First of all, Elizabethan English is technically modern English; it's perfectly understandable. Take a look at Chaucer and Shakespeare will look like Dick and Jane.

Second, what do you mean by "useful"? Shakespeare addressed aspects of the human psyche that will be relevant for as long as we are what we are, and he did it with elegance and subtle humor. If you don't like it, you're perfectly entitled, but there's no way you can argue that Shakespeare doesn't belong in an English class. Shakespeare is an icon of his language.
Title: Modern takes on Shakespeare?
Post by: aldo_14 on March 20, 2005, 02:07:45 pm
I found all shakespear I was taught completely and utterly useless and without any relevance to my then-current and future education.  I can say I did not learn a single thing from Shakespeares prose, and anything I did learn came from indirect explanation of the historical context...

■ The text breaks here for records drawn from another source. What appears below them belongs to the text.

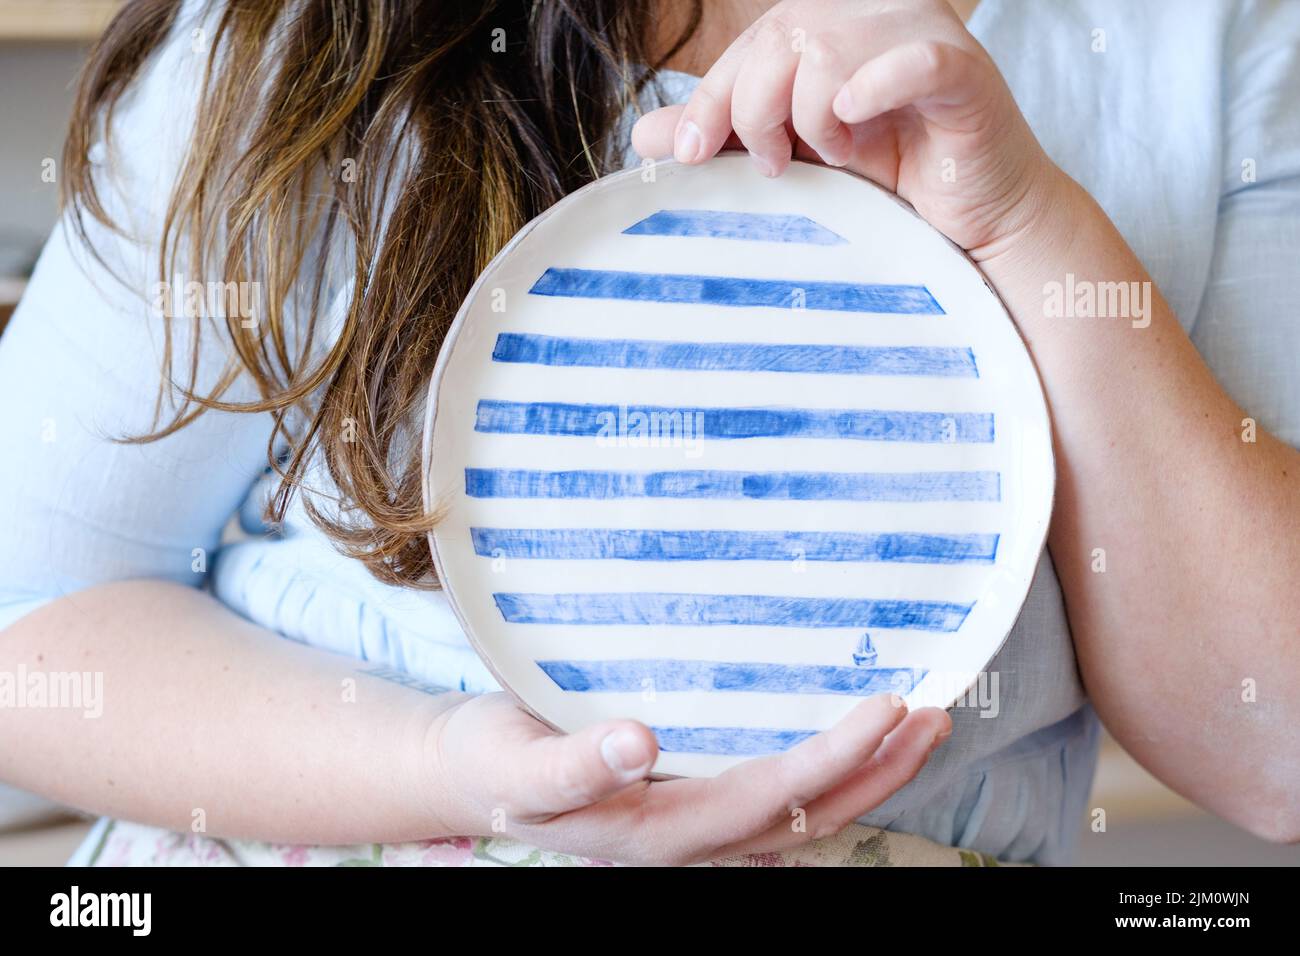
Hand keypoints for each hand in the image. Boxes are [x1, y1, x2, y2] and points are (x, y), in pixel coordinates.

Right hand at [424, 691, 950, 864]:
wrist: (475, 774)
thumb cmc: (494, 764)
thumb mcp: (519, 765)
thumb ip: (575, 764)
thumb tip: (642, 742)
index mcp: (659, 833)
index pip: (768, 799)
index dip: (832, 759)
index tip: (885, 709)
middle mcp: (693, 837)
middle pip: (809, 813)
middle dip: (878, 771)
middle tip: (935, 714)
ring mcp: (700, 820)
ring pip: (805, 809)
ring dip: (868, 772)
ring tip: (922, 723)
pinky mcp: (697, 795)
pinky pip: (780, 790)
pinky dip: (830, 763)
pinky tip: (854, 729)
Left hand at [632, 0, 1068, 259]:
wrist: (978, 230)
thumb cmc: (892, 188)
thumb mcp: (797, 160)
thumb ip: (728, 140)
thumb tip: (644, 136)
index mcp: (835, 31)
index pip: (756, 43)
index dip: (712, 97)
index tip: (686, 153)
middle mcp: (877, 19)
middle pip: (783, 36)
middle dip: (755, 109)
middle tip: (777, 164)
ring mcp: (924, 38)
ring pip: (829, 47)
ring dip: (813, 115)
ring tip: (838, 158)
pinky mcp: (965, 75)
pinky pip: (914, 58)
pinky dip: (875, 83)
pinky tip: (853, 116)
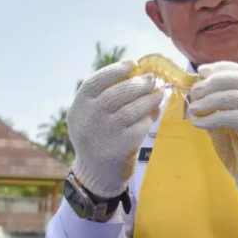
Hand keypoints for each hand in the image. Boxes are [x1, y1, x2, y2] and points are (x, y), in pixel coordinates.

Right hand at [68, 60, 164, 197]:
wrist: (95, 172)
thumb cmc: (97, 136)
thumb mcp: (91, 116)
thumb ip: (106, 96)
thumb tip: (138, 75)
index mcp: (79, 106)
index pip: (96, 81)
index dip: (115, 70)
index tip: (133, 64)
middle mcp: (89, 118)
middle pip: (118, 93)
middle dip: (139, 84)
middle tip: (152, 80)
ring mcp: (104, 133)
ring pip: (132, 109)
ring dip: (149, 100)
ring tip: (158, 95)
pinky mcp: (120, 147)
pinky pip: (140, 126)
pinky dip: (148, 119)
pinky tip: (152, 115)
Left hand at [188, 62, 237, 198]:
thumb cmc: (237, 149)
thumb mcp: (220, 124)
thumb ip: (211, 108)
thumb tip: (194, 92)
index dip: (219, 67)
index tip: (200, 72)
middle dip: (213, 81)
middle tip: (194, 93)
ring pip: (236, 96)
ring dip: (210, 100)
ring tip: (193, 110)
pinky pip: (236, 118)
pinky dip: (214, 119)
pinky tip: (199, 124)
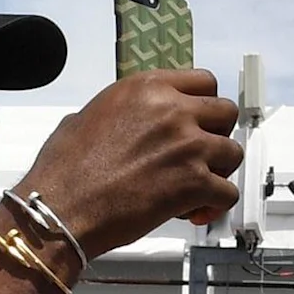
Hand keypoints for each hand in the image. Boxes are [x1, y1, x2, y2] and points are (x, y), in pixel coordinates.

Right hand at [13, 70, 242, 257]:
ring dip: (219, 171)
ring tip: (197, 187)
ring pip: (232, 153)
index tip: (198, 121)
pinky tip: (196, 212)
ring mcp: (187, 146)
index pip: (203, 81)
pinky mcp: (193, 183)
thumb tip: (118, 121)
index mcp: (146, 88)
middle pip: (225, 113)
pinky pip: (227, 193)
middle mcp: (172, 110)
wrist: (60, 209)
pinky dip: (215, 205)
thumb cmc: (64, 171)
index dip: (205, 105)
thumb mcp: (84, 118)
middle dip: (217, 135)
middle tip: (200, 155)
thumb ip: (117, 112)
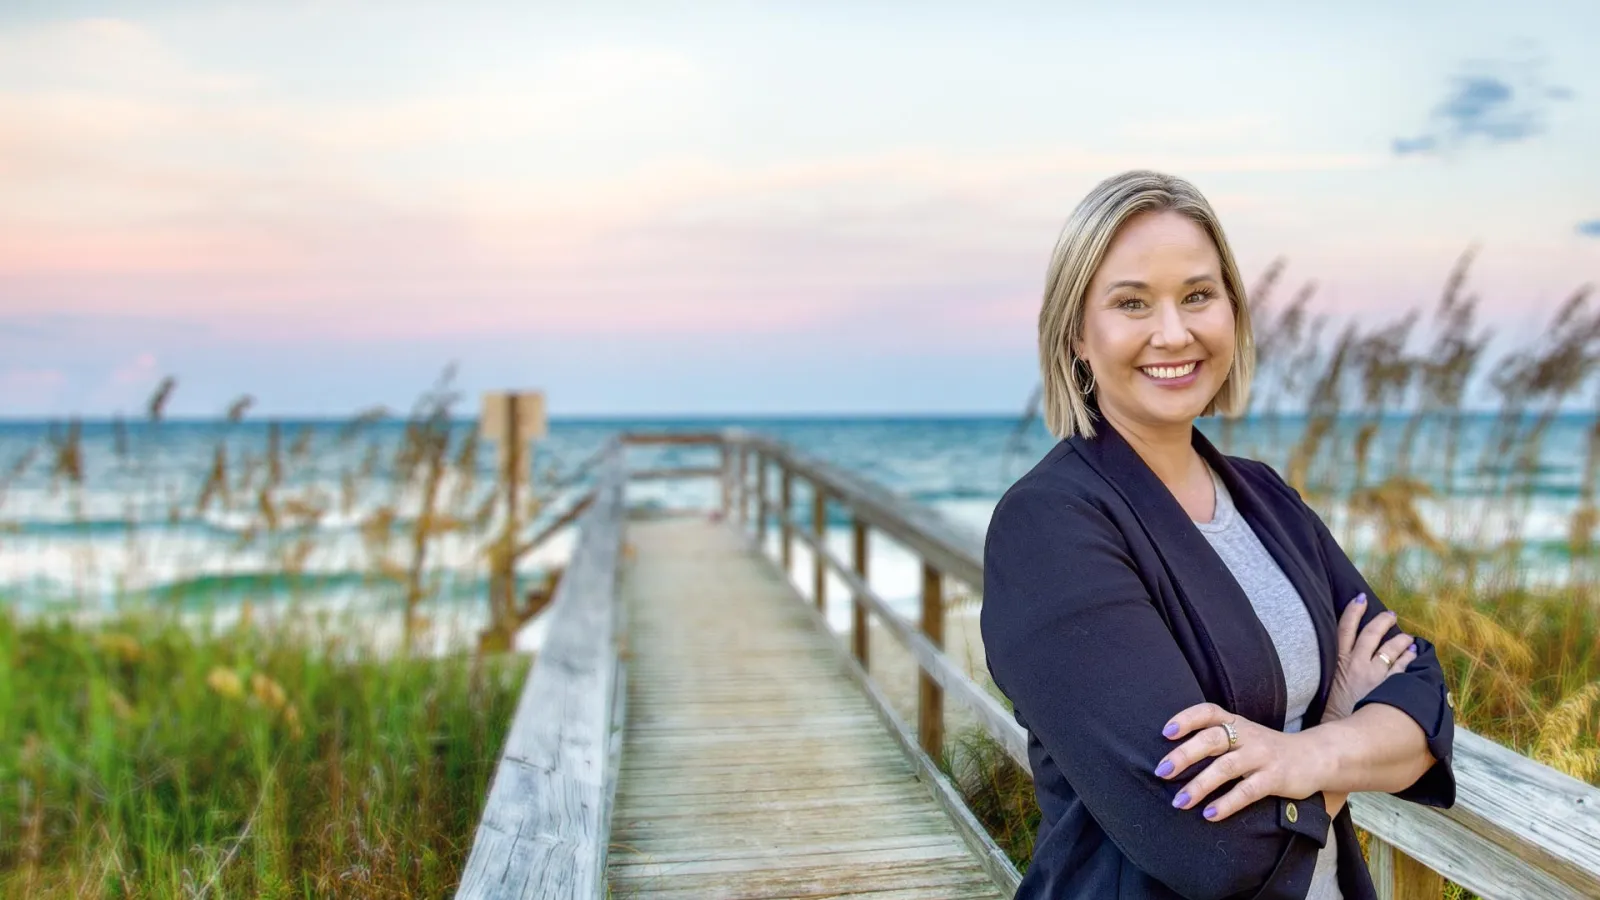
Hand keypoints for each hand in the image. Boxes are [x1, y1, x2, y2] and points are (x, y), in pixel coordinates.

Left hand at [1156, 702, 1324, 821]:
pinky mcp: (1275, 778)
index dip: (1186, 719)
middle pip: (1211, 739)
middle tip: (1162, 772)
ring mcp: (1261, 756)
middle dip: (1184, 755)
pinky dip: (1227, 803)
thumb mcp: (1243, 735)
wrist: (1315, 757)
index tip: (1166, 732)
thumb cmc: (1267, 749)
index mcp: (1236, 722)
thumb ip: (1215, 738)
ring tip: (1179, 801)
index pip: (1208, 712)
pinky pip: (1247, 791)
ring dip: (1199, 785)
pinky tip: (1210, 814)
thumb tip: (1173, 756)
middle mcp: (1247, 735)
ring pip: (1225, 767)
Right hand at [1323, 592, 1416, 722]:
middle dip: (1381, 621)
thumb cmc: (1331, 716)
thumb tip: (1339, 671)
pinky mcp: (1388, 688)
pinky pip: (1402, 668)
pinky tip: (1414, 653)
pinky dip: (1409, 658)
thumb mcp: (1323, 691)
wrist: (1341, 735)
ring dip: (1399, 639)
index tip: (1360, 599)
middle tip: (1390, 615)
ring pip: (1389, 649)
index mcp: (1337, 663)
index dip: (1352, 611)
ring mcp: (1373, 675)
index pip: (1344, 629)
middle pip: (1370, 634)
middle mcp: (1356, 664)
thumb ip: (1334, 677)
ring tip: (1407, 636)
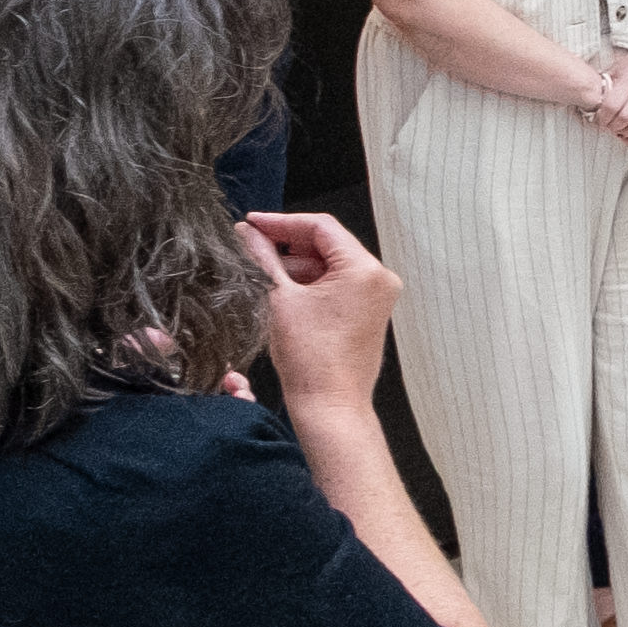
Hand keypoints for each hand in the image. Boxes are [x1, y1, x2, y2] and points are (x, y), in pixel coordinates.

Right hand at [239, 212, 399, 413]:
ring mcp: (376, 297)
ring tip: (259, 269)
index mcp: (365, 269)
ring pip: (330, 265)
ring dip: (295, 265)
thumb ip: (264, 259)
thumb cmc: (311, 360)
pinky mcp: (367, 312)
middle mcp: (378, 279)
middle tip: (250, 244)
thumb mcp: (280, 299)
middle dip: (287, 244)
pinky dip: (309, 283)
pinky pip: (337, 285)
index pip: (321, 227)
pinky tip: (280, 287)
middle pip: (327, 244)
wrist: (329, 404)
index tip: (252, 223)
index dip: (281, 222)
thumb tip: (248, 234)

( Shakespeares english, incidentally, is about as different from modern English as Scots is - and Scots is classed as a seperate language entirely)
Title: Modern takes on Shakespeare?
Post by: Ford Prefect on March 20, 2005, 02:11:46 pm
I think you were taught  Shakespeare badly, then. Also, it's really best to see Shakespeare's plays acted out, because, well, they're plays and it's easier to catch some things when they're performed.
Title: Modern takes on Shakespeare?
Post by: aldo_14 on March 20, 2005, 02:19:04 pm
I think it - he's - just ****.  I can find things interesting (and in an academic way) perfectly well without having to be taught them, y'know.

 I read two (I think) of his plays (Romeo and Juliet, Merchant of Venice; I think I also maybe read some or all of Midsummer Nights Dream), and I found them to be completely without merit as entertainment or education.  Simple as that.

I did see a video/film version (a faithful one to the book) of one of the plays, though.  Did turn down the chance to go to a theatre trip, because I'd rather have had open-bowel surgery in the woods with a blunt stick.

But, hey, each to their own.
Title: Modern takes on Shakespeare?
Post by: Mongoose on March 20, 2005, 03:54:44 pm
Aldo, read Hamlet.  At least do yourself that favor.  I wasn't the hugest fan of Romeo and Juliet, but Hamlet, and to a somewhat lesser extend Macbeth, are two of my favorite classical works, and I'm not exactly a huge classics buff.  Hamlet is one of the greatest works of English literature of all time; you should at least give it a chance.
Title: Modern takes on Shakespeare?
Post by: Rictor on March 20, 2005, 05:04:17 pm
The thing is, I can appreciate Shakespeare on a theoretical level, as in:  he was a significant force in Western literature, but I don't personally see the merits, enough to justify the hype anyway. Pretty much the same was I feel about Van Gogh, Picasso etc.